Rubis|9,4 % ne suffit pas

· CAC

Un départ qui ne clôt rien

Le 10 août 2026, Rubis annonce la démission immédiate de Patrick Molis. Il détenait environ 9,4 % du capital et siégeait au conseil de surveillance. Le groupe présente ce départ comme une décision personnelle, mais le marché reçoit un nouvel épisode d'un conflit ancien.

Pris isolément, le départ ressemble à une sortie individuelle. Replacé dans le dossier, il intervient après plus de deux ans de bras de fer sur la gouvernance. La première lecture apaise l'événement, tandis que la seconde maintient le risque ouvert.

La question utile n'est donc pas seulement de savoir pourquoi Patrick Molis part. Il faut regarder ce que sa sortie change dans la répartition du pouvoir. À ce stade, elle enlève un acteur du conseil sans démontrer que la structure de contrôle a changé.

Quand le capital ne donne pas la main

En mars 2024, Patrick Molis franchit le seuil de 5 % avec son concert d'actionnaires. En juin 2025, sa participation atteint 9,3 % et il entre au conseil. Son objectif déclaré est alors de récupérer une partie décisive des sièges.

Les résolutions visant à refondre le conseil sont rejetées en 2024, puis une nouvelle proposition est rejetée le 10 juin 2026. Les sources rappellent que trois associés commandités contrôlent Rubis avec moins de 3 % du capital. Le vote et la propriété ne produisent donc pas le même pouvoir.

Après ce départ, le conseil compte 11 membres indépendants, mais cette donnée ne suffit pas à conclure à un rééquilibrage. Le conflit se déplace du siège occupé vers les règles qui organisent la commandite. La démission devient ainsi un indicateur de limite, pas une preuve de résolution.

Les résultats brouillent le signal

Le dossier n'est pas uniquement institutionnel.
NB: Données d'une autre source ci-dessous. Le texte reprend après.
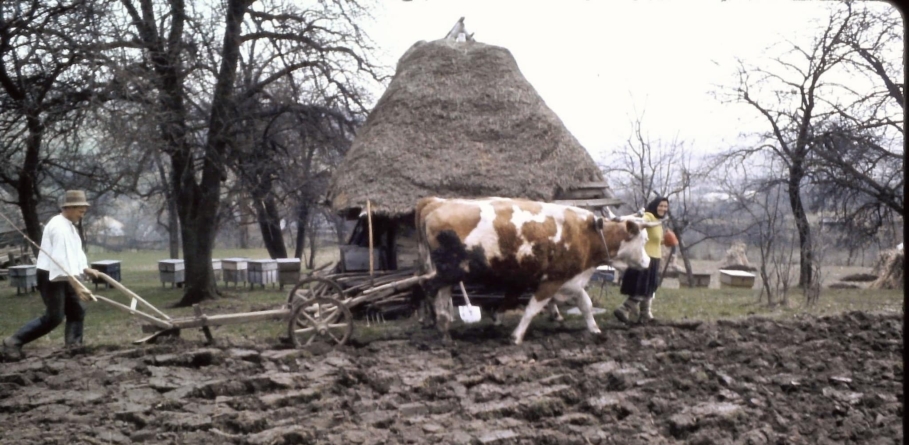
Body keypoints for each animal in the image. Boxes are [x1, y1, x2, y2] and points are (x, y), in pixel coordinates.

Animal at [414, 196, 656, 346]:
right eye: (644, 240)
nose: (647, 262)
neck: (586, 233)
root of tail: (436, 203)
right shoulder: (552, 280)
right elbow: (531, 309)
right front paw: (516, 336)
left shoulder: (571, 280)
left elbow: (586, 305)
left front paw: (595, 331)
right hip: (449, 272)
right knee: (429, 289)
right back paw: (442, 329)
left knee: (437, 295)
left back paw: (444, 330)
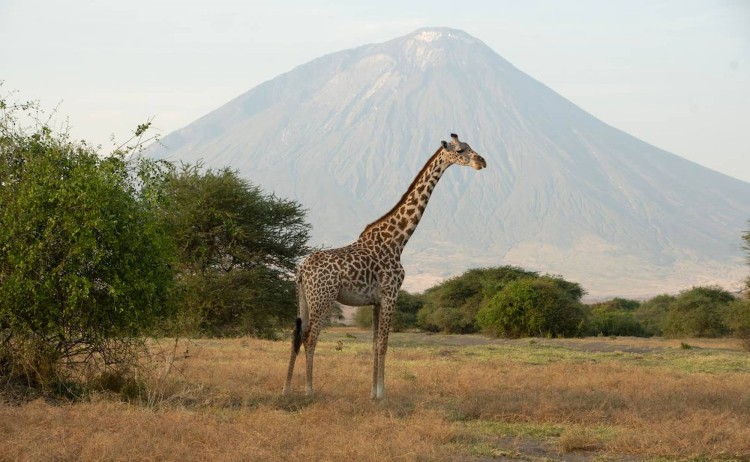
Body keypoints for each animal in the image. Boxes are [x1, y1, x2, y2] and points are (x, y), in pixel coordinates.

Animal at [283, 133, 486, 400]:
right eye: (461, 150)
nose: (481, 161)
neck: (398, 240)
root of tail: (301, 270)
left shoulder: (376, 301)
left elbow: (373, 344)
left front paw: (372, 393)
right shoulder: (391, 294)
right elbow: (384, 344)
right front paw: (382, 394)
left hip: (304, 300)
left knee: (295, 335)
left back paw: (286, 388)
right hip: (322, 298)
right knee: (310, 338)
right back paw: (309, 390)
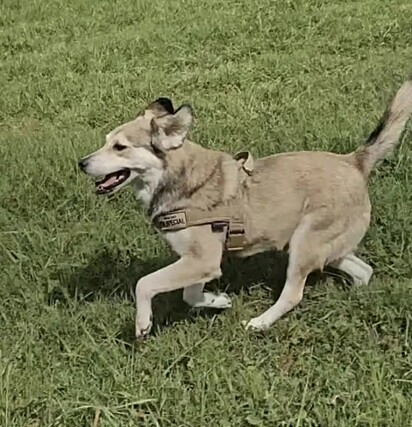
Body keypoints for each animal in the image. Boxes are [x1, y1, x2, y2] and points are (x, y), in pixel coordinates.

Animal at [79, 77, 412, 338]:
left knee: (293, 294)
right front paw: (218, 301)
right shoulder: (199, 262)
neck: (179, 177)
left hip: (305, 243)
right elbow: (190, 294)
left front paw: (143, 323)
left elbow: (145, 283)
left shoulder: (202, 259)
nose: (81, 163)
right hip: (325, 246)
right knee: (363, 270)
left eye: (120, 147)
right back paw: (357, 297)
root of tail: (354, 161)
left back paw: (260, 323)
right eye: (106, 141)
Rubis a publié pour 2025 un résultat en hausse de 19 % et un EBITDA en progression de 7 %. Le dividende a aussi été relevé pour la treizième année consécutive, à 2,07 euros par action.

Cette performance financière a contribué à calmer certains actionnaires, tandis que l'action a gagné plus de 70 % depuis ses plus bas d'octobre 2023. Pourtant, vers 11h40, le titre cède 0,1 %, à 33,4 euros. Le marché ne traite donc pas le départ comme une résolution évidente.

Le prochain test est l'assemblée générale extraordinaire annoncée pour l'automne 2026. Elle doit notamment examiner la rémunération des gérants commandités, et dira si les concessions deviennent institutionnelles. Le jugement le plus solide est donc conditionnel : les résultats soutiennent l'activité, mais la gouvernance reste une variable distincte à vérifier.